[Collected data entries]

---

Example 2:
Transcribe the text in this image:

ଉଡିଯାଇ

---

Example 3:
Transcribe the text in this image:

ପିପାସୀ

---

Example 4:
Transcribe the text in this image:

-- Task requirements --
Every entry must be output again, exactly as written above.

-- Response below --
---

Example 2:
Transcribe the text in this image:

ଉଡିଯାଇ

---

Example 3:
Transcribe the text in this image:

ପିପାସୀ

---

Example 4:
Transcribe the text in this image:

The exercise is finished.